Si pour tous les projets d’infrastructure les municipalités présentaient des démarches aussi claires, il y aurait assurément beaucoup moins de grogne et les tensions décroîtraient d’autant. Pour ma part, j’ai été particulièrement sensible au condo à hirondelles de rivage (dont j’ai pu mesurer le phénoménal succès à partir de mon embarcation) ainsi que la prise en compte de la variante visuelle (le site concerné étant le seul d’ici Pierreville à offrir une perspective – modeste – en plongée sur la vallée du fleuve).
Quelques bémols…
Ils concernent non pas la présentation elle-même, mais certains aspects pas ou peu soulignés.

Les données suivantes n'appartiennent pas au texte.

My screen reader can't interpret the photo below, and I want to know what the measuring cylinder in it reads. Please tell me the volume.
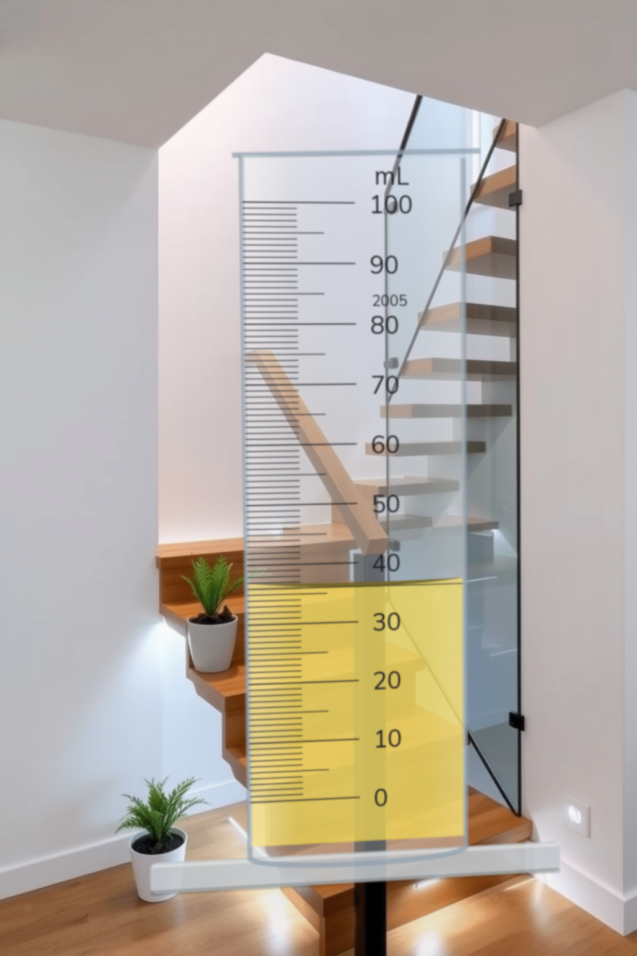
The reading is 36 mL
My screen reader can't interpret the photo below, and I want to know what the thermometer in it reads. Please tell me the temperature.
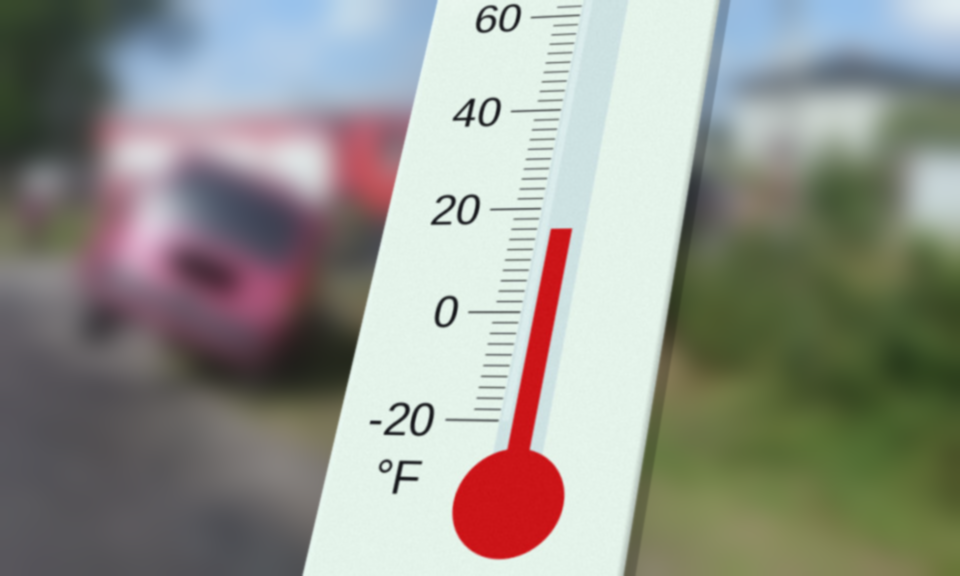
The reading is 16 °F
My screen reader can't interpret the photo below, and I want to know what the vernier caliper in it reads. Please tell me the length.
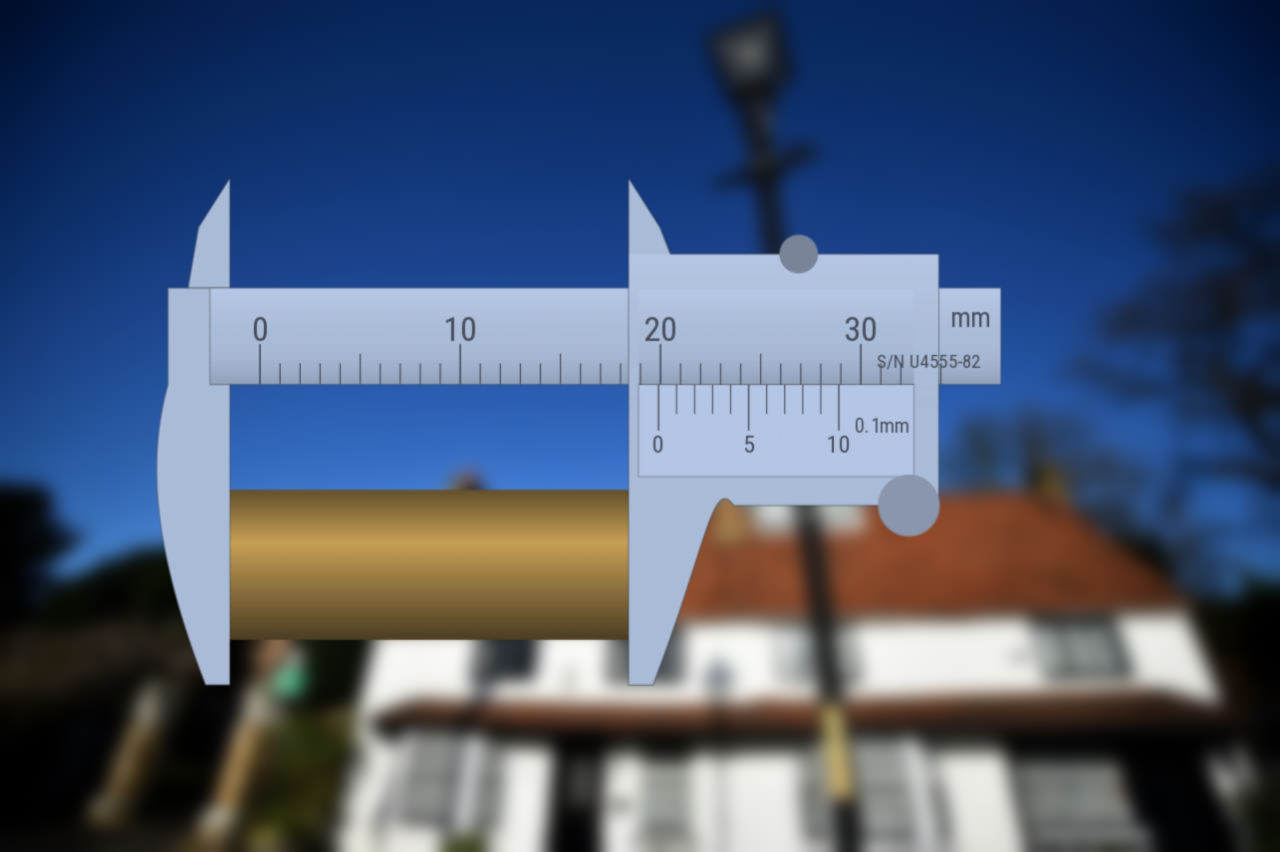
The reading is 19.9 mm
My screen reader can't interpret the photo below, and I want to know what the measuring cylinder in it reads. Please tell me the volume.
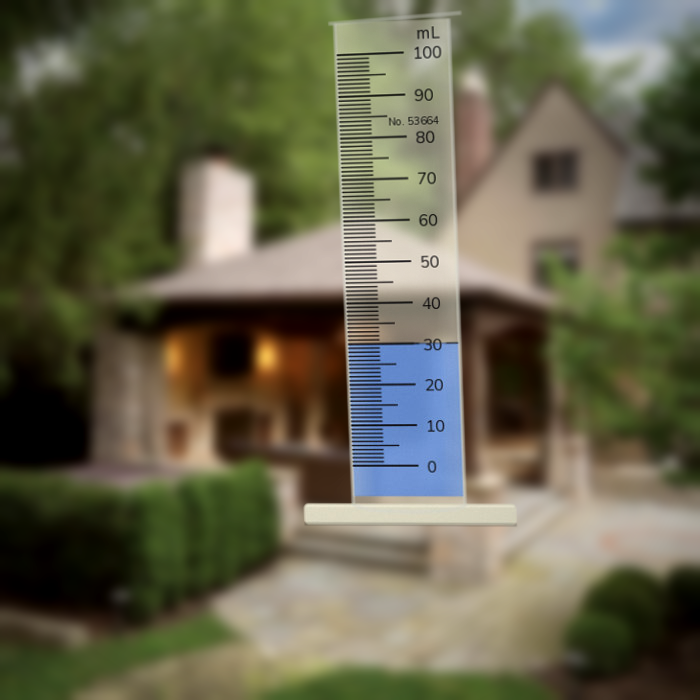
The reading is 30 mL
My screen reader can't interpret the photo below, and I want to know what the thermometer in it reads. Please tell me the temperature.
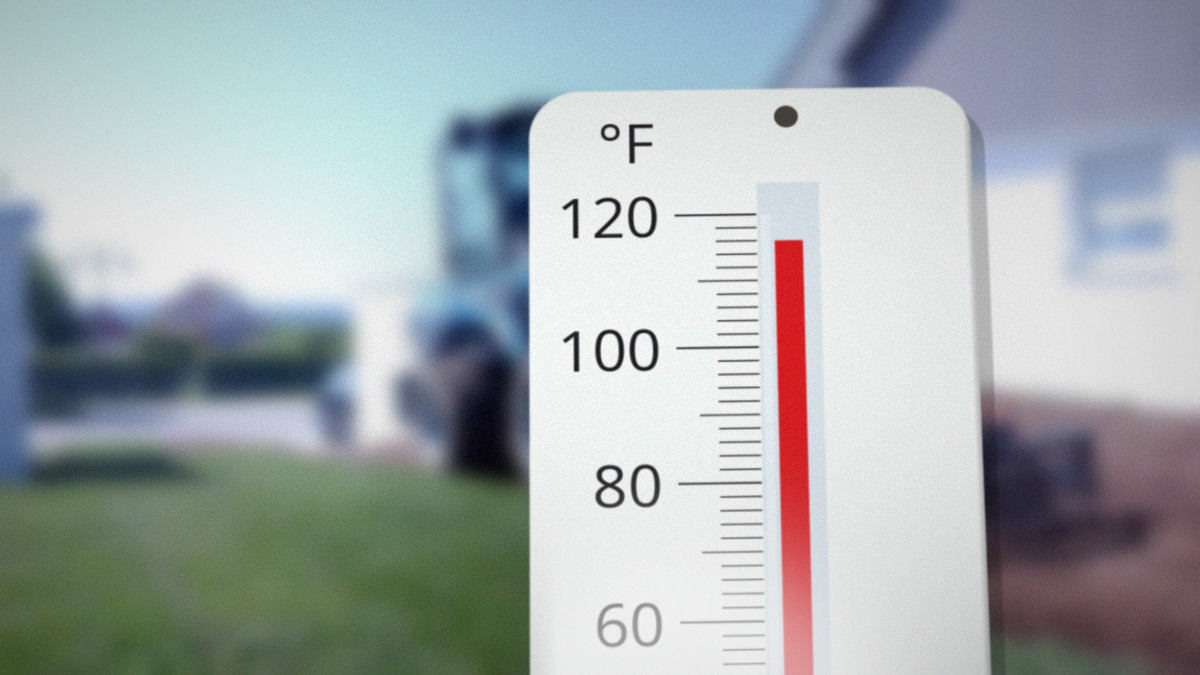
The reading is 116 °F
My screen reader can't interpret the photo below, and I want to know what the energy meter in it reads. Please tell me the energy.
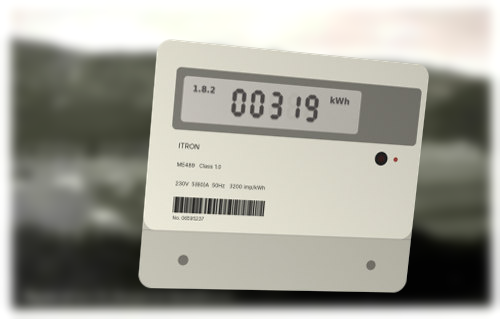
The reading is 319 kWh
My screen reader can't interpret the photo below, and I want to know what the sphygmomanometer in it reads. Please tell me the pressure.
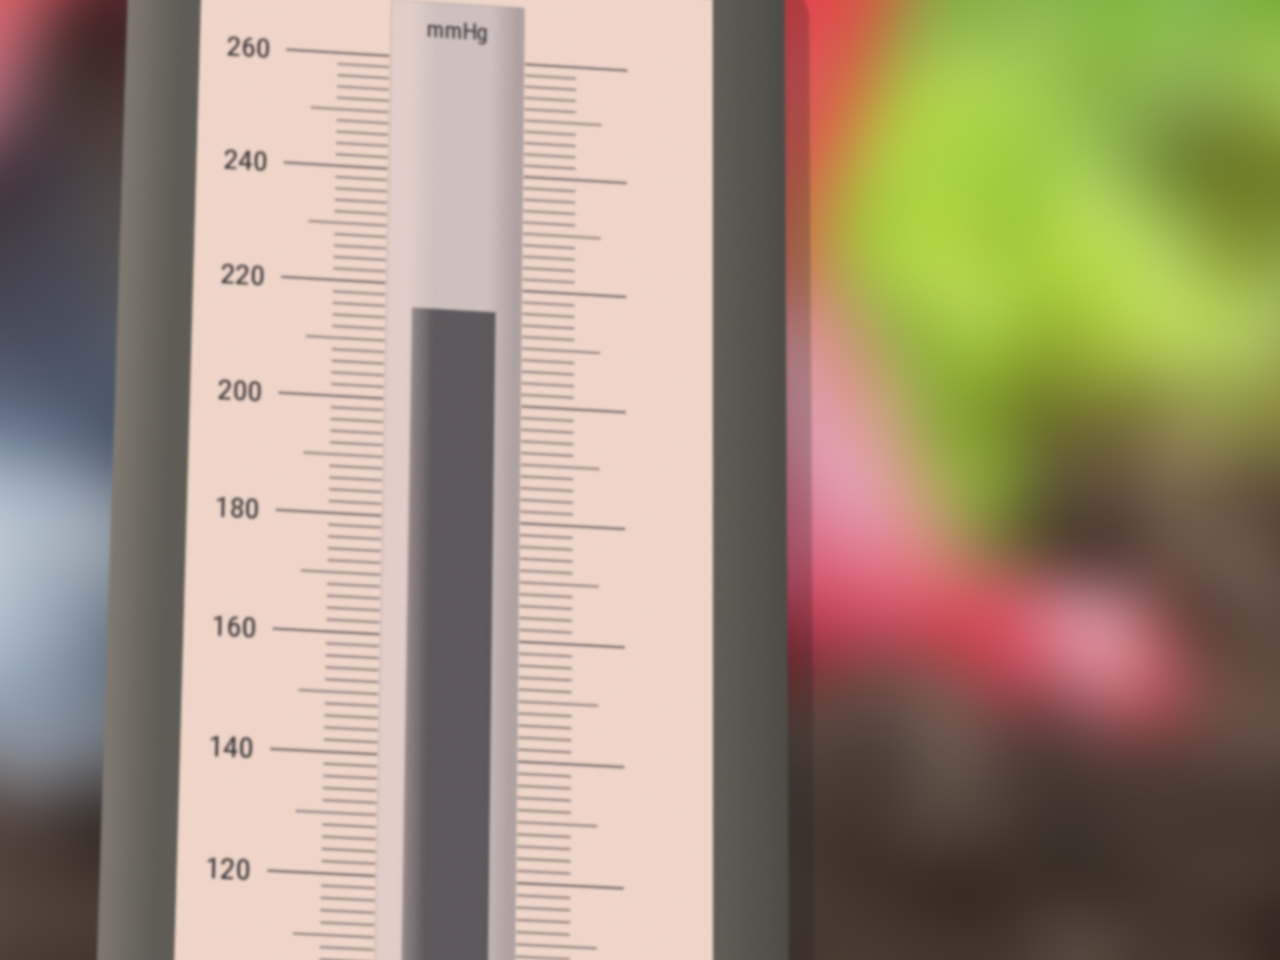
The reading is 216 mmHg
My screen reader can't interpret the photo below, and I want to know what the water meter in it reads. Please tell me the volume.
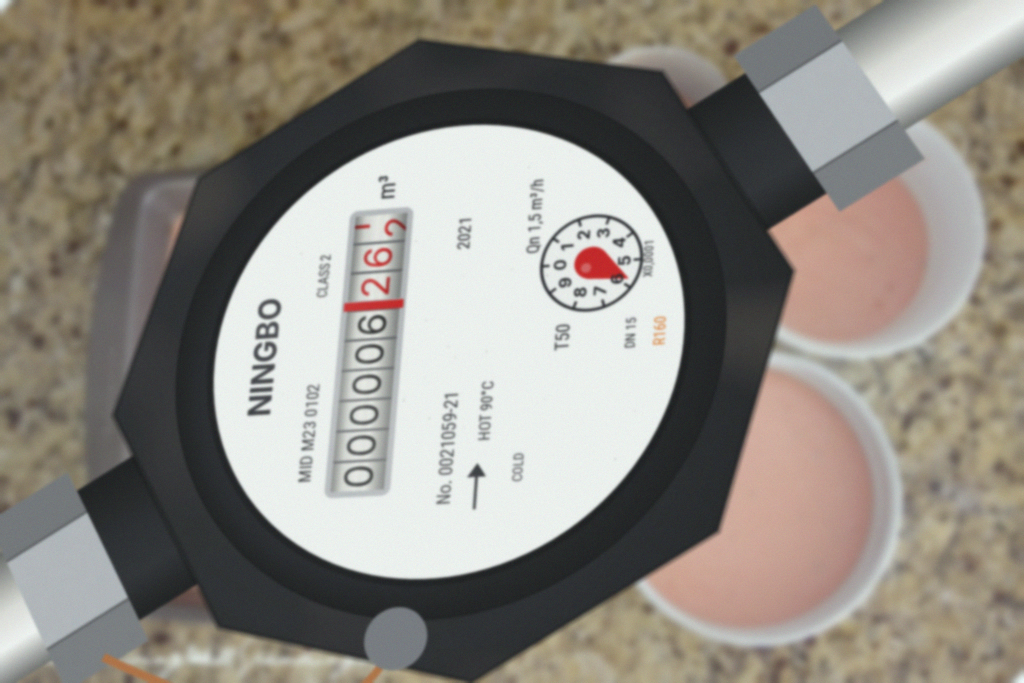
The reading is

A – les résidus : essentiellement ceux de dragage, au lieu d’être rejetés dans le fleuve, se retrouveraient sur le site même. Or, en catimini, la municipalité perd de plus en plus de terrain au profit de dépotoirs générateurs de poussières : curieusement, près de chaque sortie d’autoroute (comme celui de la sablière dont on prend pour acquis que c’est la vocation naturelle.) S’arrêtera-t-on avant qu’on ait atteint le niveau industrie de celui de Tracy?
B – les îlots de chaleur : si l’extension projetée produit moins de poussières que les installations de manutention existantes attenantes, même dans la nouvelle version – ménageant le couvert végétal – les îlots de chaleur sont considérables. Du pire au pire : l’asphalte des installations combiné avec le métal des conteneurs! Comme le tout s’ajouterait à ceux, non moins insignifiants, du gigantesque centre commercial du Bois-du-Curé, l’effet cumulatif finira par se faire sentir au « village ». Merci, on en reçoit assez sans en rajouter…
C – le type de port : présenté comme une simple extension du port de destination actuel, le projet en reprend les restrictions : une desserte exclusivement routière et ferroviaire. Or Montréal, assimilable à un port de fond d’estuaire, est aussi port de jonction entre les gabarits océanique, fluvial et maritime (qui a donné son nom à la voie.). Sauf pour la Tamise, fleuve bien maigre après Londres (69m3/sec. Contre 16 000 à Montréal!), la plupart des ports partenaires du nôtre sont d’escale : ils transbordent aussi par voie fluviale (Le Havre avec la Seine, Anvers avec l’Escaut, etc.) Montréal a vocation de transborder avec son fleuve : la Voie maritime, le reste de l’estuaire et même une partie du golfe! (Combien de conteneurs repartent de Montréal pour la Gaspésie ou le Saguenay par voie terrestre?) Le transport par l’eau étant pour toujours le moins cher, le moins polluant, le plus sûr avec un taux d’accidents remarquablement insignifiant, pour une offre de service complète, l’extension à Contrecœur a vocation d’escale, impossible sur l’île. Finie aussi la légende urbaine tenace selon laquelle le trafic du Saint-Laurent est saturé : c’est tout le contraire! Il suffit de le comparer sur un site de suivi satellitaire avec le Mississippi et nombre d’autres US ou européens et même asiatiques. Ou le canal de la mer du Nord à la Baltique (77 millions de tonnes annuellement!), au même gabarit que la Voie. Avec deux fois moins sur deux sections comparables, on est très loin de la vitalité d’antan des océaniques, bateaux Lachine et goélettes…
Le port (dé)passé à Contrecœur en 2030? Ou l’avenir avec des installations de transbordement… Le fluvio-maritime en requiert très peu sur terre : dans l’eau, un appontement (comme celui des pétroliers géants de Saint-Romuald) au gabarit océanique d’un côté, maritime ou fluvial de l’autre. Dessus, un portique roulant pour les opérations. À la limite, on peut se passer de quai en dur. Incroyable? C’est par voie d’eau que Beauce et Brie, greniers céréaliers de la France, expédient leurs considérables exportations jusqu’au Havre et Rouen. Ce trafic est tellement important et vital qu’il a été pris en considération pour le gel de la Seine au profit des Jeux olympiques!
… pour une amélioration notable
Avec beaucoup moins d’infrastructures au sol, une bonification au lieu du saccage : la plage du fossé noir, la seule de cette taille de Montréal à Saint-François-du-Lac, pourrait être non seulement sauvée, mais encore aménagée à titre de compensation. Avec ses nombreuses aires d’aigles-pêcheurs, elle devrait faire partie des 387 contraintes imposées au projet (dont j’attends le détail suite à une demande d’accès à l’information). Pour le bénéfice du public « propriétaire du fleuve » et ultime tenancier des lieux.